Landry v. Meligan

CULPEPPER, Judge,

dissenting in part.

I agree with the majority opinion that the plaintiff was negligent in stopping his automobile on the main traveled portion *785of the highway at night. However, I do not agree that the defendant was negligent in failing to see the stalled vehicle in time to avoid the accident.

I agree with the majority that the record supports defendants’ version of the accident. Defendant testified that as he approached plaintiffs stalled vehicle he could see nothing until he suddenly saw the plaintiff run from the left rear of the automobile toward the right shoulder of the highway. It is apparent that the plaintiff had been standing in front of his left taillight and the evidence shows that this was the only taillight which was in operation.

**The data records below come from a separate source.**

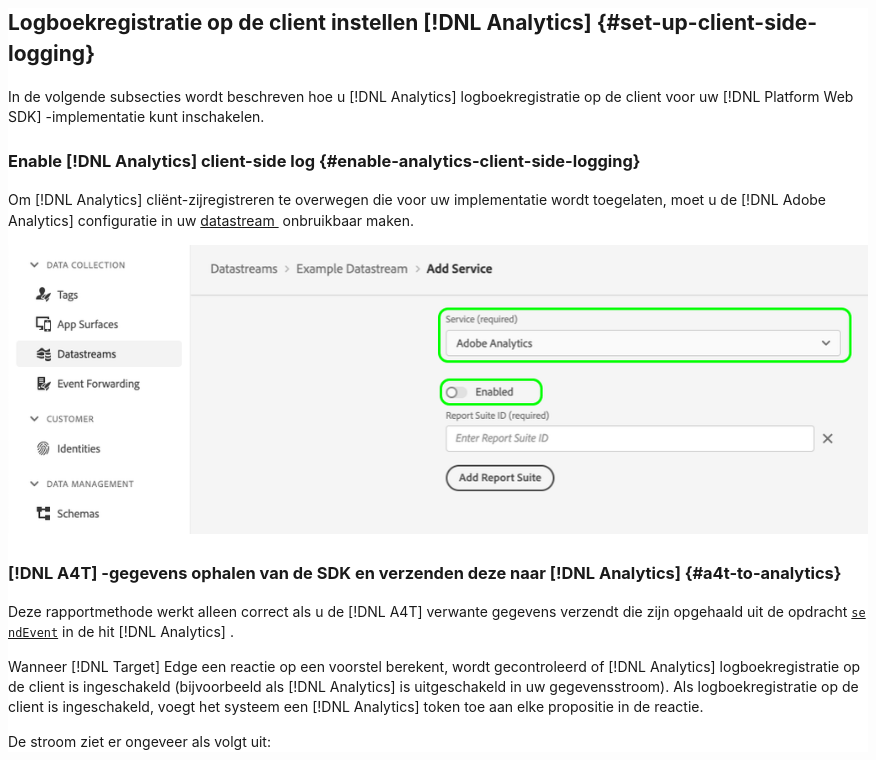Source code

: ## Logboekregistratie op de client instellen [!DNL Analytics] {#set-up-client-side-logging}

In de volgende subsecties wordt beschreven hoe u [!DNL Analytics] logboekregistratie op de client voor uw [!DNL Platform Web SDK] -implementatie kunt inschakelen.

### Enable [!DNL Analytics] client-side log {#enable-analytics-client-side-logging}

Om [!DNL Analytics] cliënt-zijregistreren te overwegen die voor uw implementatie wordt toegelaten, moet u de [!DNL Adobe Analytics] configuratie in uw [&#x200B; datastream &#x200B;](https://experienceleague.adobe.com/nl/docs/experience-platform/datastreams/overview) onbruikbaar maken.

![&#x200B; de configuratie van de Analyse gegevensstroom gehandicapte &#x200B;](/help/dev/implement/a4t/assets/disable-analytics-datastream.png)

### [!DNL A4T] -gegevens ophalen van de SDK en verzenden deze naar [!DNL Analytics] {#a4t-to-analytics}

Deze rapportmethode werkt alleen correct als u de [!DNL A4T] verwante gegevens verzendt die zijn opgehaald uit de opdracht [`sendEvent` &#x200B;](https://experienceleague.adobe.com/nl/docs/experience-platform/web-sdk/commands/sendevent/overview) in de hit [!DNL Analytics] .

Wanneer [!DNL Target] Edge een reactie op een voorstel berekent, wordt gecontroleerd of [!DNL Analytics] logboekregistratie op de client is ingeschakeld (bijvoorbeeld als [!DNL Analytics] is uitgeschakeld in uw gegevensstroom). Als logboekregistratie op de client is ingeschakeld, voegt het systeem een [!DNL Analytics] token toe aan elke propositie in de reactie.

De stroom ziet er ongeveer als volgt uit:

Our jurisprudence is now established that on a main highway where the speed limit is 60 miles per hour a night motorist is not negligent for failing to see an unlighted vehicle which is stopped on the main traveled portion of the highway. See Driscoll v. Allstate Insurance Co., La.App., 223 So.2d 689 (4th Cir. 1969) and the many cases cited therein. Although this jurisprudence does not extend to a situation where the obstructing vehicle has lights in operation which should have been observed by the approaching motorist, Rowe v. Travelers Insurance Co., 253 La. 659, 219 So.2d 486 (1969), I think it should extend to the situation where the stalled automobile has only one taillight burning and this could not be seen because someone was standing in front of it. As far as the duty of the approaching motorist is concerned, there is no difference between a stalled vehicle with no taillights and one that has a light burning but its visibility is completely obscured.

For the reasons assigned, I dissent in part.

Rehearings denied.

CULPEPPER, J., votes to grant defendants application for rehearing but to deny plaintiff application.